ADDITIONAL INFORMATION

Selection of Independent Registered Public Accounting Firm

     The 1940 Act requires that each Fund’s independent registered public accounting firm (the “independent auditors” or “auditors”) be selected by a majority of those Directors who are not “interested persons” (as defined in the 1940 Act) of the Fund. The audit committee has direct responsibility for the appointment, compensation, retention and oversight of the Fund’s independent auditors. At a meeting held on January 25, 2010 for DSMB and November 20, 2009 for DSM, each Fund’s audit committee approved and each Fund’s Board, including a majority of those Directors who are not “interested persons” of the Fund ratified and approved, the selection of Ernst & Young LLP (“E&Y”) as the independent auditors for the respective Fund’s fiscal year ending in 2010. E&Y, a major international accounting firm, has acted as auditors of each Fund since the Fund’s organization. After reviewing the Fund’s audited financial statements for the fiscal year ended September 30, 2009 for DSM, and November 30, 2009 for DSMB, each Fund’s audit committee recommended to the Fund’s Board that such statements be included in the Fund’s annual report to stockholders. Copies of the audit committee’s reports for DSM and DSMB are attached as Exhibits C and D, respectively, to this proxy statement.

Independent Auditor Fees and Services

     The following chart reflects fees paid to E&Y in each Fund’s last two fiscal years. For Service Affiliates (i.e., Dreyfus and any entity controlling, controlled by or under common control with Dreyfus that provides ongoing services to the rel-

6



evant Fund), such fees represent only those fees that required pre-approval by the audit committee. All services provided by E&Y were pre-approved as required.

  DSM1 Service Affiliates1 DSMB2 Service Affiliates2
Audit Fees $37,088/$37,830 $0/$0 $37,088/$37,830 $0/$0
Audited-Related Fees3 $5,122/$24,352 $0/$0 $29,474/$5,276 $0/$0
Tax Fees4 $3,244/$3,782 $0/$0 $3,273/$3,576 $0/$0
All Other Fees $312/$206 $0/$0 $226/$149 $0/$0
Aggregate Non-Audit Fees5 $0/$0 $4,881,322/$25,619,110 $0/$0 $9,452,922/$26,086,988

1 Fiscal years ended September 30, 2008/September 30, 2009.

2 Fiscal years ended November 30, 2008/November 30, 2009.

3 Services to the Fund consisted of (i) agreed-upon procedures related to compliance with basic maintenance requirements for APS; and (ii) security counts required by Rule 17f-2 under the 1940 Act.

4 Services to the Fund consisted of (i) review or preparation of U.S. federal, state, local and excise tax returns; (ii) U.S. federal, state and local tax planning, advice and assistance regarding statutory, regulatory or administrative developments; and (iii) tax advice regarding tax qualification matters and/or treatment of various financial instruments held or proposed to be acquired or held.

5 Rendered to the Fund and Service Affiliates.

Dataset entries
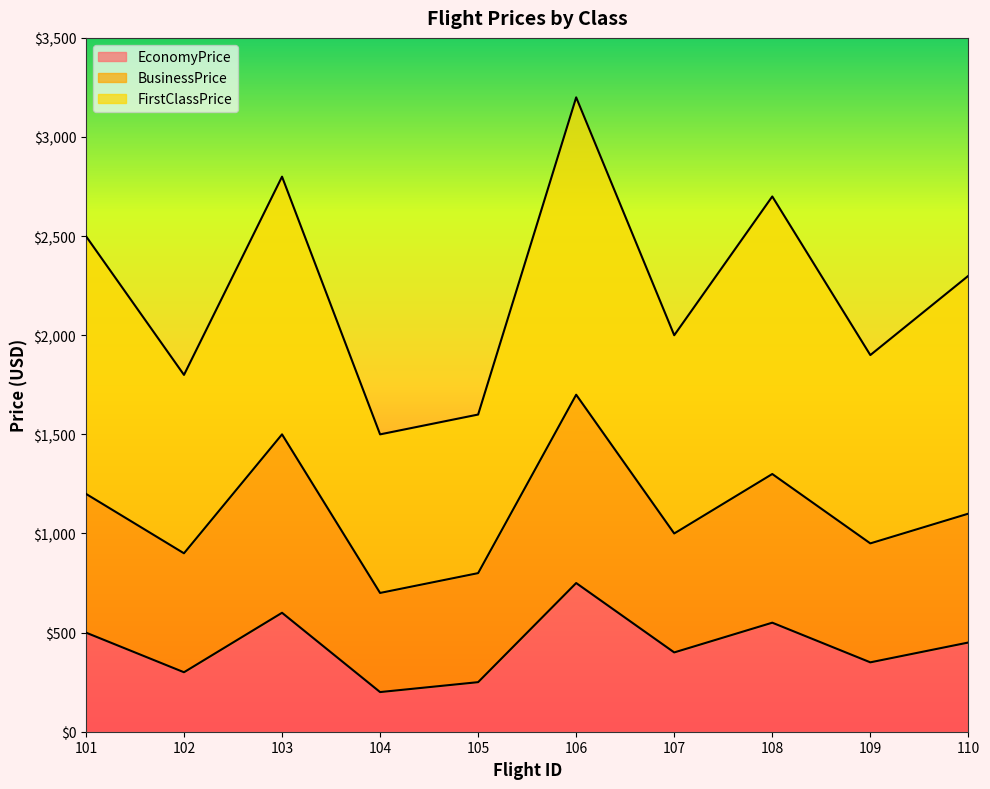

In FirstClassPrice, how many points are lower than both neighbors (excluding endpoints)?

4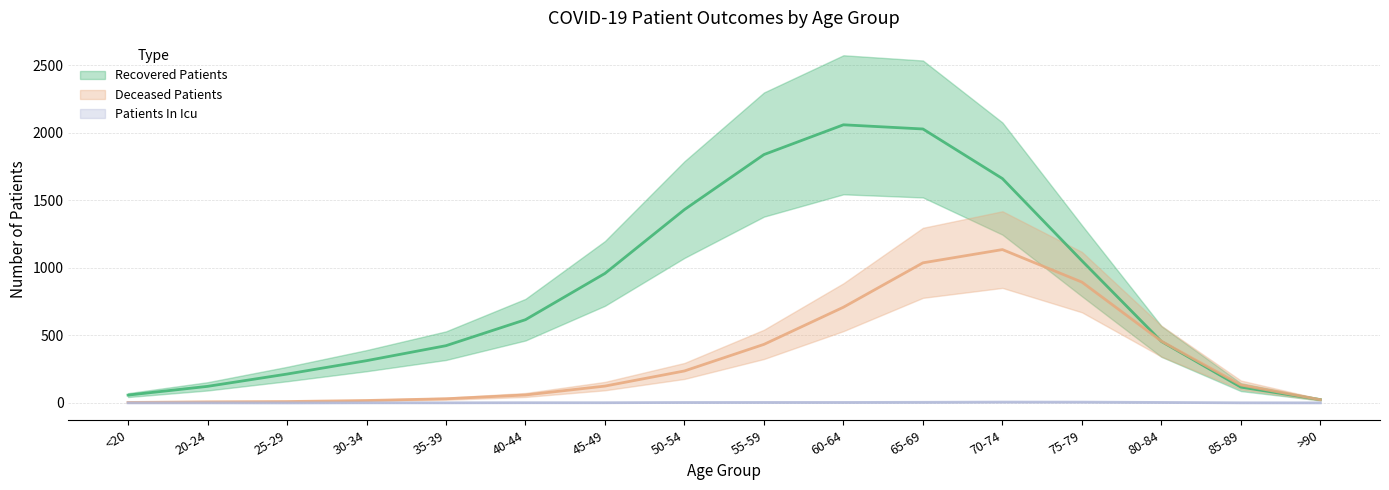

What is the label of the 15th point from the left?

85-89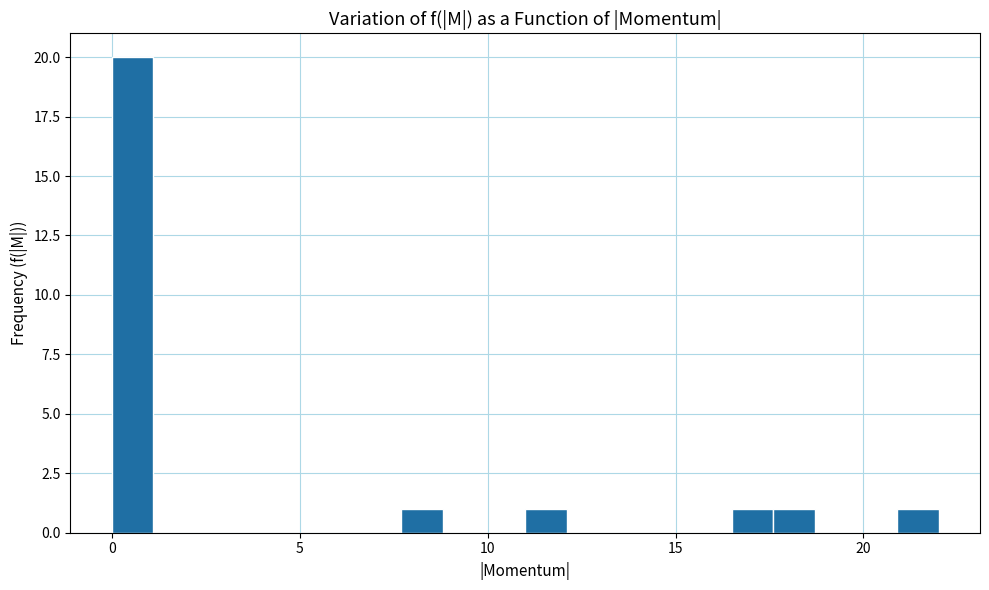

Read against the x-axis, roughly where is the centre of the tallest bar?

0.5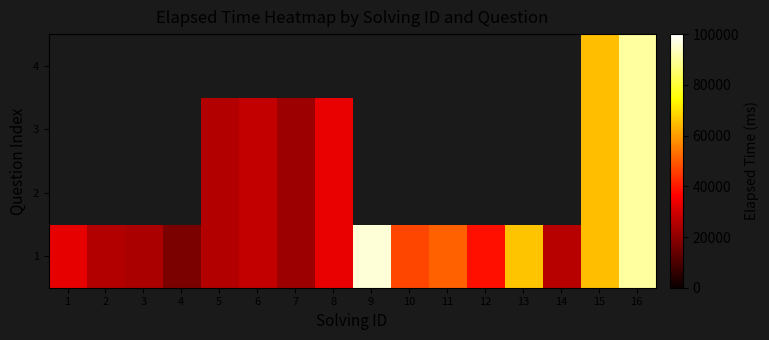

At which label is 1 closest to 56500?

11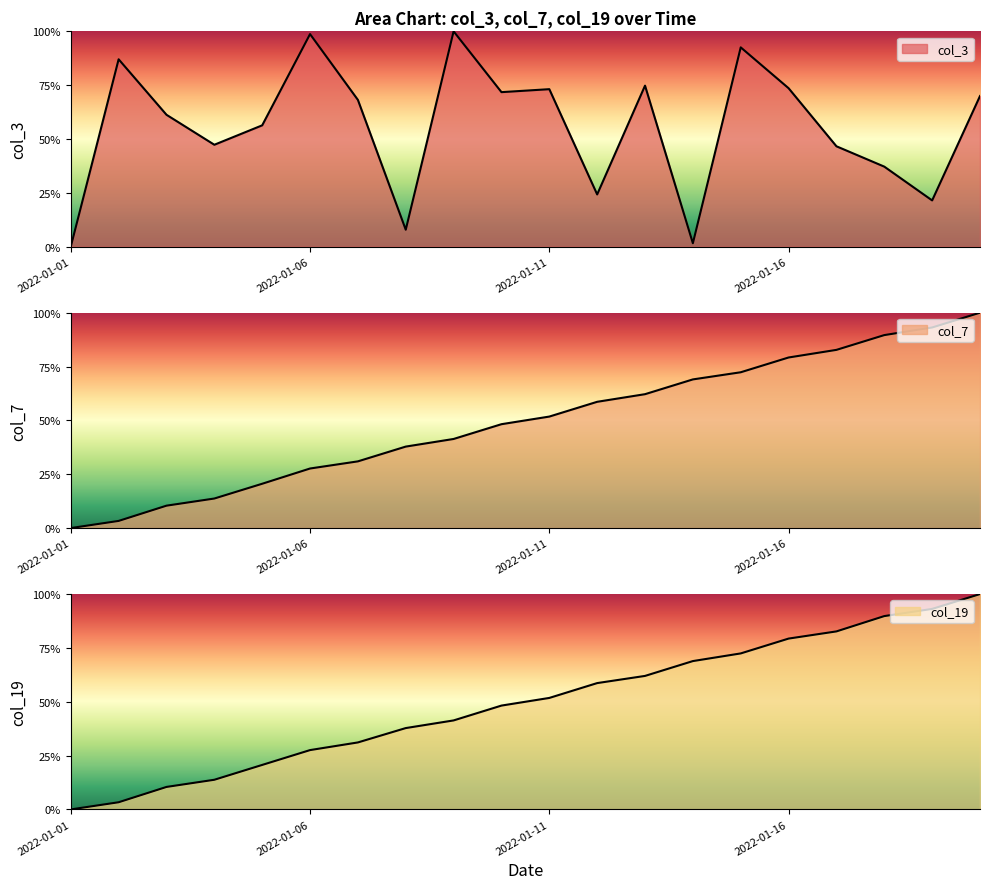

The col_19 series shows 100.0 at 2022-01-20. True or false?

True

REQUIRED TASKS >>
**1.** According to the proxy statement excerpt, which accounting firm was selected as independent auditors for each Fund's fiscal year ending in 2010?
**2.** Extend the proxy statement excerpt on auditor selection and fees, picking up after its final footnote.
The data has no connection to the proxy statement excerpt.

ANSWERS IN ORDER >>
**1.** Ernst & Young LLP (E&Y).

**2.**
     Audit Committee Pre-Approval Policies and Procedures. The Fund’s audit committee has established policies and procedures (the “Policy”) for pre-approval (within specified fee limits) of E&Y’s engagement for non-audit services to the Fund and Service Affiliates without specific case-by-case consideration. The pre-approved services in the Policy can include pre-approved audit services, pre-approved audit-related services, pre-approved tax services and pre-approved all other services. Pre-approval considerations include whether the proposed services are compatible with maintaining E&Y’s independence. Pre-approvals pursuant to the Policy are considered annually.

     Auditor Independence. The Fund’s audit committee has considered whether the provision of non-audit services that were rendered to Service Affiliates which did not require pre-approval are compatible with maintaining E&Y’s independence.

     A representative of E&Y is expected to be present at the meeting, will have the opportunity to make a statement, and will be available to respond to appropriate questions.

Service Providers

Dreyfus, located at 200 Park Avenue, New York, New York 10166, serves as each Fund’s investment adviser.

     The Bank of New York Mellon, an affiliate of Dreyfus, located at One Wall Street, New York, New York 10286, acts as Custodian for the assets of each Fund. PNC Global Investment Servicing, located at 4400 Computer Drive, Westboro, MA 01581, acts as DSMB’s Transfer Agent, Dividend-Paying Agent and Registrar; and The Bank of New York Mellon Shareowner Services, an affiliate of Dreyfus, located at 480 Washington Blvd, Jersey City, NJ 07310, acts as DSM’s Transfer Agent, Dividend-Paying Agent and Registrar.

Voting Information

     To vote, please complete, date and sign the enclosed proxy card for each Fund you own and mail it in the enclosed, postage-paid envelope.

     Each Fund will bear its pro rata share of the cost of soliciting proxies based on the net assets of the Fund. In addition to the use of the mails, proxies may be solicited personally or by telephone, and each Fund may pay persons holding shares of the Fund in their names or those of their nominees for their expenses in sending soliciting materials to their principals.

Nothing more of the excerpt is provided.